◆ **Texto para analizar**:
De por sí, como agrega el título de la propuesta: «Lo que no vemos crece de todas formas».

Fuera de ese contorno enmarcado por la tela pecosa y atravesada por vectores lumínicos, hay otros elementos muy heteróclitos para la creación, que también acrecientan el enigma de la materia, la contradicción del tiempo, y del entorno cambiante. Una especie de cajas acrílicas dispuestas sobre ruedos de tierra en el piso de la sala, que también parecen lastres o escombros, terrón, polvo, asperezas tan significativas como la vida misma, y en diálogo con los textiles que cuelgan de lo alto y que, al escurrir, dejan un charco espumoso en aquellas superficies que lo enmarcan. Tremendo, al lenguaje que acuden estas artistas para mostrar su conexión y empatía con el arte de esta tercera década del siglo XXI, y con el desafío de la lectura tanto como con la poética del material, tiempo y entorno.

Las curadoras, en otro célebre párrafo de su texto acotan: «El espacio artístico invita a la contemplación y al desaceleramiento; a salir de la cotidianidad para entrar en un espacio de comunión con las obras y sus enunciados».

◆ **Registros**:
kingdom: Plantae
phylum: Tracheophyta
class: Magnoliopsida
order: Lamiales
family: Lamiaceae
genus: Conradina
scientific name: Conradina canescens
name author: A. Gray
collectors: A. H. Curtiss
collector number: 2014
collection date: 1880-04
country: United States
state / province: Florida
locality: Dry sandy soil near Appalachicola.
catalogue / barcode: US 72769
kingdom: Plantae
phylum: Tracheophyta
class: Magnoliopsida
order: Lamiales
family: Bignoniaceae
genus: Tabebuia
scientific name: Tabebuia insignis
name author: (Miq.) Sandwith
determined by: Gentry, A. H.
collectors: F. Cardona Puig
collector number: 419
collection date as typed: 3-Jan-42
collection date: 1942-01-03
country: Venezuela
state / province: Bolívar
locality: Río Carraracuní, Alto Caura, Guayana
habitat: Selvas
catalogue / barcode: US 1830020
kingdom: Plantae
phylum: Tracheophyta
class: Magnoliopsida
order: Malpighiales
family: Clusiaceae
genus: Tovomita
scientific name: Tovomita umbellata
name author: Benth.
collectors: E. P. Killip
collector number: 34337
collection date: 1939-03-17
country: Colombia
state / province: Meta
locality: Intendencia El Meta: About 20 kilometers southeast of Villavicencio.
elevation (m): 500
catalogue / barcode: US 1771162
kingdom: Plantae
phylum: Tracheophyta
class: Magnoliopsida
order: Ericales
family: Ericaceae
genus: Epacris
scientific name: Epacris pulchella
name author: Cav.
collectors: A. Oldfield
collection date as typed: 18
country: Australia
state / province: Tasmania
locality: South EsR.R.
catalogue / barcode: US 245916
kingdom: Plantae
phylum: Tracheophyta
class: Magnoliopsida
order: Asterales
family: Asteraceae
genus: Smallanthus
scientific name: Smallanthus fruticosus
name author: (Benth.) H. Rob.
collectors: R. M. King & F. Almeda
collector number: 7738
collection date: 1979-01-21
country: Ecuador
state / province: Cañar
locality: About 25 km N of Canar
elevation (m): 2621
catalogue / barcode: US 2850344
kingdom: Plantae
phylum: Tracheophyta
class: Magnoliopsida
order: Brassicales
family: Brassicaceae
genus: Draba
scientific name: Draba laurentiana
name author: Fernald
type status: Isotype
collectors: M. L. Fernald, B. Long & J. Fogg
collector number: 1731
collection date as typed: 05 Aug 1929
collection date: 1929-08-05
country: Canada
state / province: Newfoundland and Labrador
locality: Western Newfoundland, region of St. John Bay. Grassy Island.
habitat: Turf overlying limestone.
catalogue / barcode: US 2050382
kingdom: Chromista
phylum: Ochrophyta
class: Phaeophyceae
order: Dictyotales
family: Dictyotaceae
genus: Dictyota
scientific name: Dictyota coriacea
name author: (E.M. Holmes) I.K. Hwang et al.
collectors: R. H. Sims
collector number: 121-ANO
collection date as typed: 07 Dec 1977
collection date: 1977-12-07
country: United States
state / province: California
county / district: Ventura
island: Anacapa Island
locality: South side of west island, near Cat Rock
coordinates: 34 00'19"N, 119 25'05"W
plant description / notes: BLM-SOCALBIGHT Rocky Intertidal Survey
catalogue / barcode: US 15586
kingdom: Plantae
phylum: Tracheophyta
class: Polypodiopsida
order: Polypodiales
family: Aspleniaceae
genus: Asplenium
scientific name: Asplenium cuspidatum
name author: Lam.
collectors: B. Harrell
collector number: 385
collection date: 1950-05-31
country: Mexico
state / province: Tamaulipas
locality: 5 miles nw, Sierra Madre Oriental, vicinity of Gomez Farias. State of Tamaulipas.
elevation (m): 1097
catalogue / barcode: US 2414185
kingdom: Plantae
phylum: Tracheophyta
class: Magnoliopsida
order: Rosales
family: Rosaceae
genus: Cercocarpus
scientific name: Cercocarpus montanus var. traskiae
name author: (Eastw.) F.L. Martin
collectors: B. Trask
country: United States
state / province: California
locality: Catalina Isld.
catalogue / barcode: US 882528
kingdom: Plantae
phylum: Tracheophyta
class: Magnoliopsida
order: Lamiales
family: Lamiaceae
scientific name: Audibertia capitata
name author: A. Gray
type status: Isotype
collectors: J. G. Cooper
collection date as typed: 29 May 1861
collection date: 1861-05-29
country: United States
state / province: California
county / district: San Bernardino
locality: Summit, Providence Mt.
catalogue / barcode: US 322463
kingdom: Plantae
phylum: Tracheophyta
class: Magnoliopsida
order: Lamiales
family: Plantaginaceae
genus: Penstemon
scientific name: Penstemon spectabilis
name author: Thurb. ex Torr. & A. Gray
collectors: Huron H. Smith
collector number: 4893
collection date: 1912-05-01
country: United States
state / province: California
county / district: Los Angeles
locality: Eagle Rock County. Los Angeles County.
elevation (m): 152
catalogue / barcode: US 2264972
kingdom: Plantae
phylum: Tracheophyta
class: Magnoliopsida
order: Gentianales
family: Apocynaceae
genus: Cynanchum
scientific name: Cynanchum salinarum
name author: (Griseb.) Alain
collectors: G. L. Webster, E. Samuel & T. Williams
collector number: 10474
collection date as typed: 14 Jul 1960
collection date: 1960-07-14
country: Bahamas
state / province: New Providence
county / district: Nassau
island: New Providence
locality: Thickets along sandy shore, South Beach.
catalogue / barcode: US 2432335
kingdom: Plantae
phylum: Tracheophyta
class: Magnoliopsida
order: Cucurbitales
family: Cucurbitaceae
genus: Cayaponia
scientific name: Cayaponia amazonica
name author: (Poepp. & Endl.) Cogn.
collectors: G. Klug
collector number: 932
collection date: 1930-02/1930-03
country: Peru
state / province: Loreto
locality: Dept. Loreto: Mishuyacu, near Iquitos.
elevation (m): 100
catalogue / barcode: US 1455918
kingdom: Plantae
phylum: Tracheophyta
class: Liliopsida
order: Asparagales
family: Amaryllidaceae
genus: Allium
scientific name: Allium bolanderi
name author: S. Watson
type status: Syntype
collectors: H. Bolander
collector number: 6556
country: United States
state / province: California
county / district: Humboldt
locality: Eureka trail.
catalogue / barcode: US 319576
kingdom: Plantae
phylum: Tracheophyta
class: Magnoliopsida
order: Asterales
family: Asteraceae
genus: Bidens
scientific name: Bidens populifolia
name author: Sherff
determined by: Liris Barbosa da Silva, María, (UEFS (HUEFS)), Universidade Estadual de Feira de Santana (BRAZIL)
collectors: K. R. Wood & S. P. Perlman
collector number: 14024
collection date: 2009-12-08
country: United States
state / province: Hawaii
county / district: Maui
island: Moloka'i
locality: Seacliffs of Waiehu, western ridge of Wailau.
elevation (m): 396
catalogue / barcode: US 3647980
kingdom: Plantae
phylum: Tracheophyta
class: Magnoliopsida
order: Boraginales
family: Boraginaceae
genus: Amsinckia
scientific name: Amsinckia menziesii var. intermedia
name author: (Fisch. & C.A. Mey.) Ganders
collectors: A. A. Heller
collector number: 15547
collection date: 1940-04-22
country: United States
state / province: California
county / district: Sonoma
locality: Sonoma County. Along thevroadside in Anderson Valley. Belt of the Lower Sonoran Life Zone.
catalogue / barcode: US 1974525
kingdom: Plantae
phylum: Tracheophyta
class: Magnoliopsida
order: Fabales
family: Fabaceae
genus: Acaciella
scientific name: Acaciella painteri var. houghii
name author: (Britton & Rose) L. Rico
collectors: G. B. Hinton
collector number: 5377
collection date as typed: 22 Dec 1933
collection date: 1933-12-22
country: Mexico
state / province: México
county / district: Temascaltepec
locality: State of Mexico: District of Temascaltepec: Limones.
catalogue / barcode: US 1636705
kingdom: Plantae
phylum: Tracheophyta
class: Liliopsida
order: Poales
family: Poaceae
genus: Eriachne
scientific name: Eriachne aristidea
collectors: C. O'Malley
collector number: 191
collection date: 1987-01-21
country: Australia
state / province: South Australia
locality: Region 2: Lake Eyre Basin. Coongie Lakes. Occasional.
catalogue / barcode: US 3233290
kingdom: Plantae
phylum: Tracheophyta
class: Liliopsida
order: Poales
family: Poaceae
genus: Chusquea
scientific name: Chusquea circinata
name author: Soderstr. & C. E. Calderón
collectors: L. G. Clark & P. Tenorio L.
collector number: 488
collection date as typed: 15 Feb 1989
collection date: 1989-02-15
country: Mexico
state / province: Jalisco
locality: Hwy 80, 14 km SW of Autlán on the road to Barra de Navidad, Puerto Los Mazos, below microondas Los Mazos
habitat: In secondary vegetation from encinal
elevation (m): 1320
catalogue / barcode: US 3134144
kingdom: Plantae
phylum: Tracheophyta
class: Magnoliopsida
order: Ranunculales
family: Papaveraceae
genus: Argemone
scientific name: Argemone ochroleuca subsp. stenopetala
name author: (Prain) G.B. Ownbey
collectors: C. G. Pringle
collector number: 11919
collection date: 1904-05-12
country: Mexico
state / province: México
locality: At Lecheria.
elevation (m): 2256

◆ **Ejercicio 1**:
Por favor, resume en forma de lista el párrafo del texto sobre la exposición que empieza con «Fuera de ese contorno», conservando sus datos principales.
◆ **Ejercicio 2**:
Continúa el texto sobre la exposición a partir de la cita de las curadoras con la que termina.
Los registros son material aparte y no forman parte del texto.

◆ **Respuesta 1**:
- Fuera del contorno de la tela pecosa atravesada por vectores lumínicos hay elementos muy heteróclitos que acrecientan el enigma de la materia, la contradicción del tiempo y el entorno cambiante.
- Sobre ruedos de tierra en el piso de la sala se disponen cajas acrílicas que también parecen lastres o escombros: terrón, polvo y asperezas tan significativas como la vida misma.
- Esas cajas dialogan con textiles que cuelgan de lo alto y que, al escurrir, dejan un charco espumoso en las superficies que lo enmarcan.
- El lenguaje de las artistas muestra su conexión y empatía con el arte de la tercera década del siglo XXI, con el desafío de la lectura y con la poética del material, el tiempo y el entorno.

◆ **Respuesta 2**:
Diría que, en este caso, una vez más puedo decir acerca del uso de la tierra, la evocación del territorio, del continente, de la meseta, de la isla o archipiélago, istmo o aquel «Estrecho Dudoso», 2006 que percibió, acuñando estas transformaciones discursivas Virginia Pérez-Ratton y Tamara Díaz, y que revolucionó la percepción de un arte confrontado a lo universal desde las posturas de lo particular. Me recuerda además aquel poema tan amado de la Dulce María Loinaz: «Rodeada de mar por todas partes…». Y la antigua Aztlán, patria de los «hombres de Tierra y Agua», de este istmo transitado por migrantes de todos los confines terrestres, recuperando tierra o propiedad histórica, tierra fragmentada de la memoria pertenencia de una madre violada, parida, agredida por las tensiones hegemónicas de siempre. Tierra que también agrega sentido al ser lastre de la vida, con todas sus contingencias e incertidumbres que nos afectan, y sobre la cual se proyectan esas luces y sombras dentro de aquel gran vientre de la cultura cotidiana.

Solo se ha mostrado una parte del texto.